3.2.2 The co-varying determiner cîte
In Romanian, the unmarked indefinite determiner can be preceded by the morpheme cîte, whose effect is to turn the DP into one whose properties are identical to the reduplicated indefinites in Hungarian discussed in Farkas (1997) under the name of ‘dependent indefinites’. Simply put, the presence of this morpheme requires the discourse referent introduced by the DP to co-vary with another discourse referent. This DP therefore must have narrow scope relative to another expression that introduces the discourse referent with which it co-varies. In (56) for instance, the cîte-marked indefinite must be interpreted as co-varying with the discourse referent introduced by the universal:

(56) Fiecare copil a citit cîte o carte.


every child has read CO a book
‘Every child read a book.’

Unlike its English translation, the Romanian sentence lacks an interpretation where the indefinite DP has wide scope relative to the universal. As you recall, in the absence of cîte, the indefinite may be interpreted as having either wide or narrow scope relative to the universal in such cases. Note that it would not be enough to require the co-varying DP to have narrow scope relative to the universal, and have (56) be translated as (57):


(57) ∀x: child(x) ∃y: book(y) read(x,y)


If the co-varying marker is used, there must be actual co-variation between books and children and therefore there must be several books involved, while (57) allows but does not require co-variation.


The distributive DP may co-vary with a situation variable as well as an individual variable, as exemplified in (58):


(58) Din cînd în cînd, cîte un student punea o întrebare.


from when in when CO a student raised a question
‘From time to time, a student raised a question.’

The truth conditions of the Romanian sentence require it to have been several students raising questions (though not necessarily always a new student).

- _WORK INSTRUCTIONS_
(A) In the passage on the Romanian determiner cîte, what name does Farkas (1997) give to the reduplicated indefinites in Hungarian?
(B) Please write the next part of the passage on the Romanian determiner cîte, picking up after its last sentence.

- _DATA EXCERPT_
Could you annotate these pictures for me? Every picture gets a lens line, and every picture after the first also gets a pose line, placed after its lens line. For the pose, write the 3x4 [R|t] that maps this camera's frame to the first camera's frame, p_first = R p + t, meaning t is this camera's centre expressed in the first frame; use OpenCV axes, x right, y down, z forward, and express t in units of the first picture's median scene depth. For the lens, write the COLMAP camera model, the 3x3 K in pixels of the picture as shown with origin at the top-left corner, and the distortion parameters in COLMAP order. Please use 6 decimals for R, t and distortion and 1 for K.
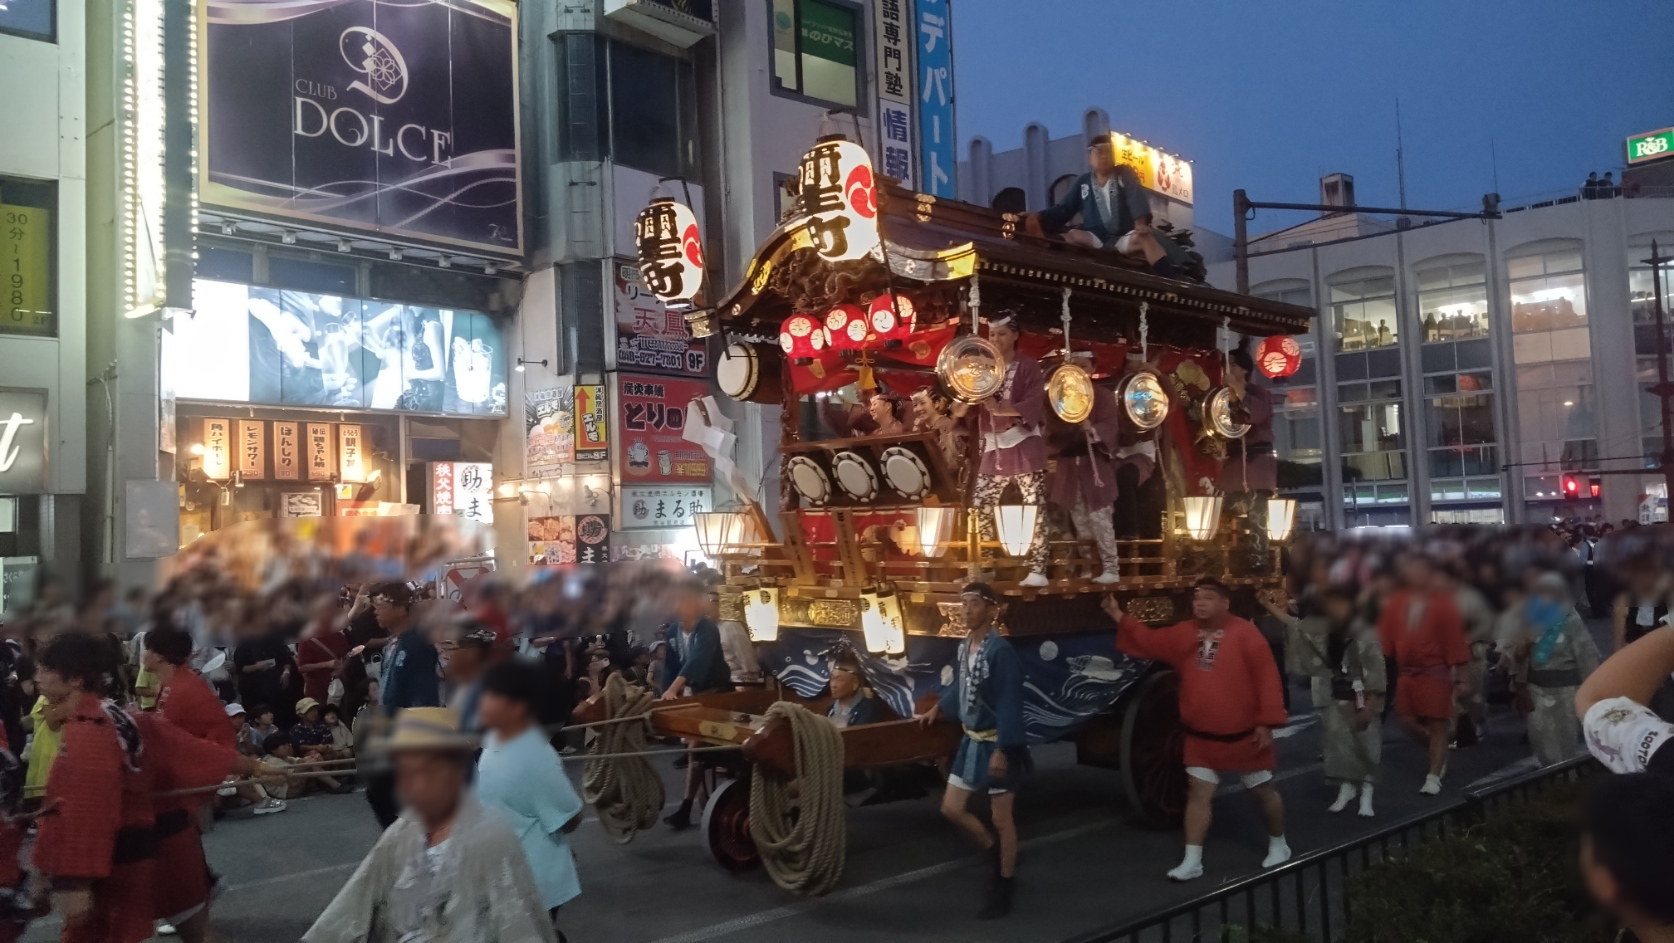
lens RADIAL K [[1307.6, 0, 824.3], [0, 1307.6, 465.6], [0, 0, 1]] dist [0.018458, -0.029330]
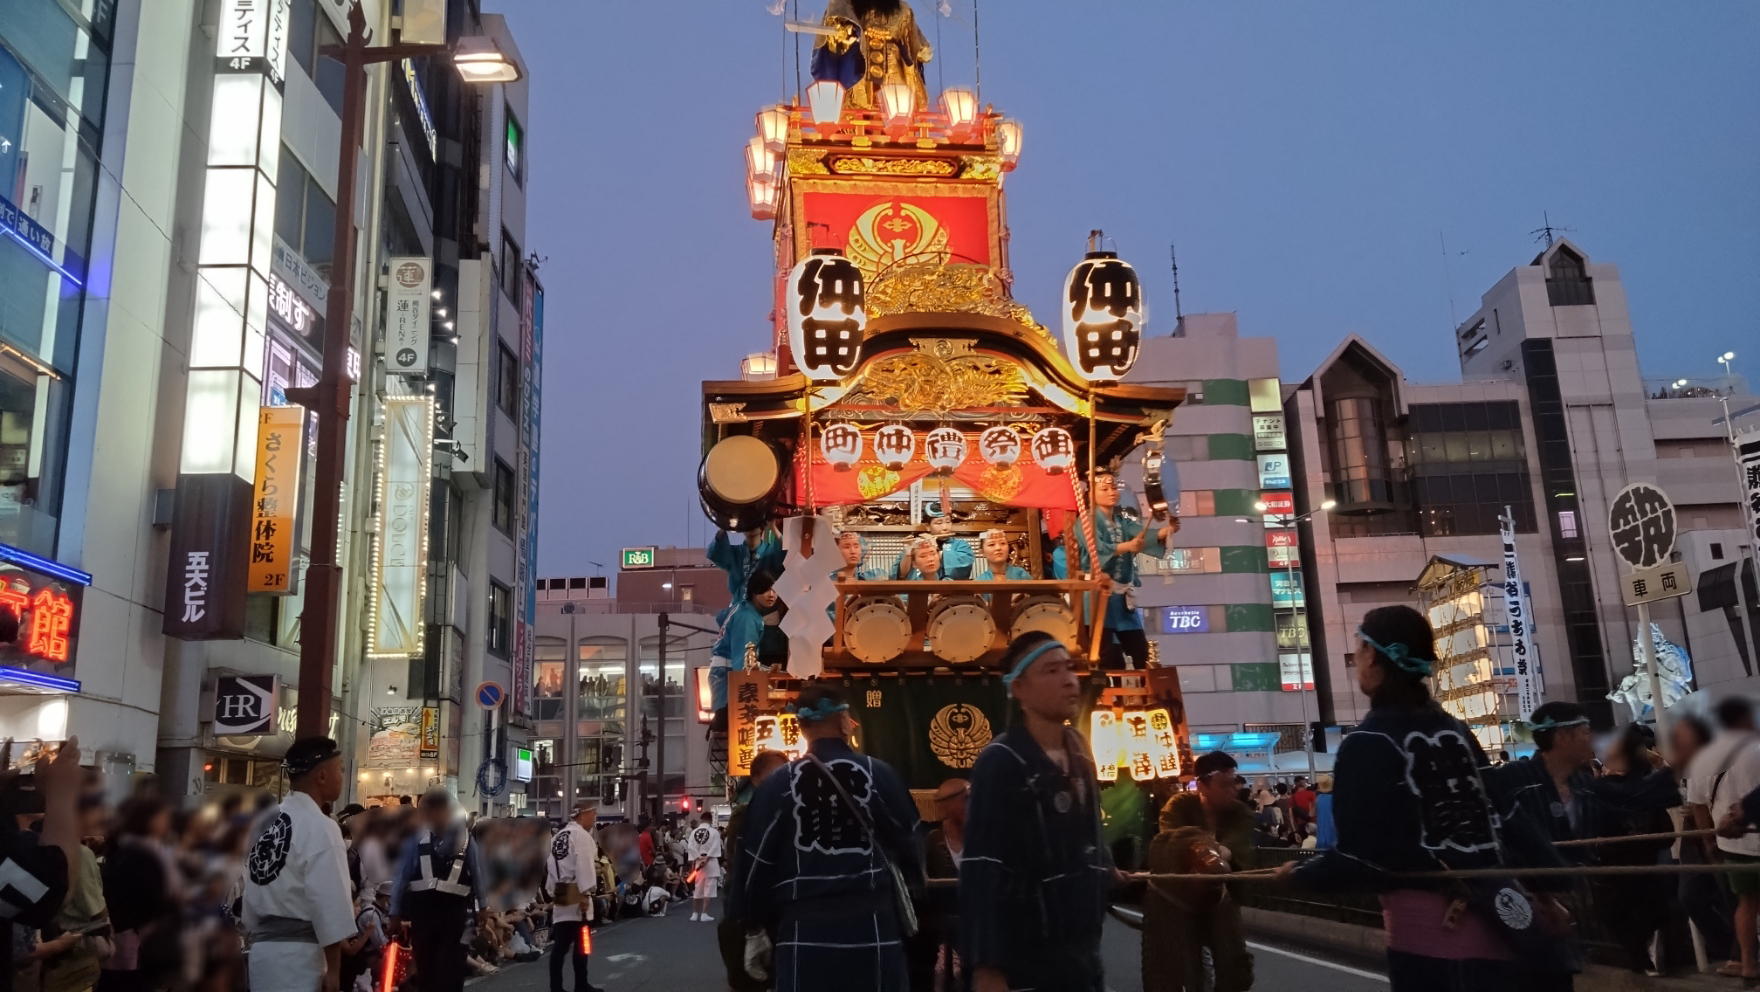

- _RESPONSES IN ORDER_
(A) Dependent indefinites.

(B)
Note now that in the absence of cîte, a sentence like (58) is ambiguous, just like its English counterpart, between an interpretation which requires there to have been a single student asking a question multiple times, and an interpretation under which multiple students asked a question, and therefore where students co-vary with times. This shows that the existence of the marked co-varying indefinite does not block the co-varying interpretation of the unmarked indefinite in Romanian. The facts are parallel in Hungarian.


Interestingly, co-varying DPs in Romanian, just like their Hungarian counterparts, cannot co-vary with a world-variable. It has proven quite useful to analyze modals as quantifying over possible worlds, the way universal determiners quantifier over individuals and adverbs of quantification quantify over situations. In modal statements, however, co-varying DPs are ungrammatical (unless some other expression provides an appropriate variable for them to co-vary with):


(59) a. *Trebuie să citeşti cîte o carte.


must SUBJ read.II CO a book
‘You must read a book.’

b. *Cîte o pisică e deşteaptă.


CO a cat is smart

The impossibility of cîte indefinites as generic might be connected to the fact that the situations quantified over by the generic operator are intensional.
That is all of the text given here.